Irish environmental minister, Martin Cullen has welcomed the decision of the European Commission.

“The announcement that the UK in being brought to court reinforces our determination to ensure the safe closure of Sellafield,” Cullen told News & Star Friday.

“The issue of access to information at Sellafield has been central to Ireland’s two legal challenges to the UN Court of Arbitration. The decision is further evidence that the UK Government is struggling to cope with the legacy of 50 years of nuclear power,”

A spokeswoman at the UK’s EU representative office in Brussels said the EC’s concerns were related to accounting for what is done with the ageing Sellafield the pond—not environmental risks.

Facts about B-30
B-30, nicknamed “dirty 30” by workers at Sellafield, is a former storage and de-canning facility located at the Sellafield reprocessing plant built in close proximity to the coast of the Irish Sea.

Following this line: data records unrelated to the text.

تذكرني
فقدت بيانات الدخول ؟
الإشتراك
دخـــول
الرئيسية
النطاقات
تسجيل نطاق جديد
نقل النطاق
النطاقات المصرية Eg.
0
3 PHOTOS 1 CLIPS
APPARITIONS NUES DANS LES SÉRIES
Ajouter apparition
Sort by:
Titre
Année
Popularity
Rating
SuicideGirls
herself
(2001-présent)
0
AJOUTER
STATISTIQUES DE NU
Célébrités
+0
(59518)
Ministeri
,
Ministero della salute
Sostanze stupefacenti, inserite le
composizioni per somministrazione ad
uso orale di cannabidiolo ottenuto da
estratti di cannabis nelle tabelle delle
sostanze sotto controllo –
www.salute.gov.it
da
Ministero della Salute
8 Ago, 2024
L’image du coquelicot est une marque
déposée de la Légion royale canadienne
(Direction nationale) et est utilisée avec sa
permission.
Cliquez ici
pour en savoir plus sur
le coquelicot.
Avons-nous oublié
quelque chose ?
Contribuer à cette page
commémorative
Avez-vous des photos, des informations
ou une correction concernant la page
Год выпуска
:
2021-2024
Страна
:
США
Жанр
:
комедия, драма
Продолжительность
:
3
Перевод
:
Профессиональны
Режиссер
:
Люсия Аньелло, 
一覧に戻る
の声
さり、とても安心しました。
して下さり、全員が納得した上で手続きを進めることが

The plant was commissioned in 1959-1960 as part of the expanding British nuclear programme. Its role was to receive and store spent nuclear fuel from British Magnox-reactors, and to remove the fuel cladding prior to the fuel’s reprocessing.

After an accident at the Magnox reprocessing plant in 1974, a long reprocessing shutdown caused fuel to be stored underwater at B-30 for longer than is generally accepted normal. This resulted in corrosion to the Magnox fuel cans in the storage pond, giving the rise to increased radiation levels and poor underwater visibility. This slowed the rate of de-canning, increasing residence times, thus creating a vicious circle.

A number of steps were taken to counterbalance the problems, but none were successful, and B-30 continued to operate under difficult conditions until its replacement facility, the Fuel Handling plant, was commissioned in 1986.

Today B-30 plant and its pool are shut. Still, the derelict storage pond is said to contain approximately 1,300 kilograms of plutonium. Of those, 400 kilograms are likely corroded and lying at the bottom of the pond with other radioactive waste and sediment. Because of radiation levels near B-30, workers at the plant can only spend one hour at a day near the pond.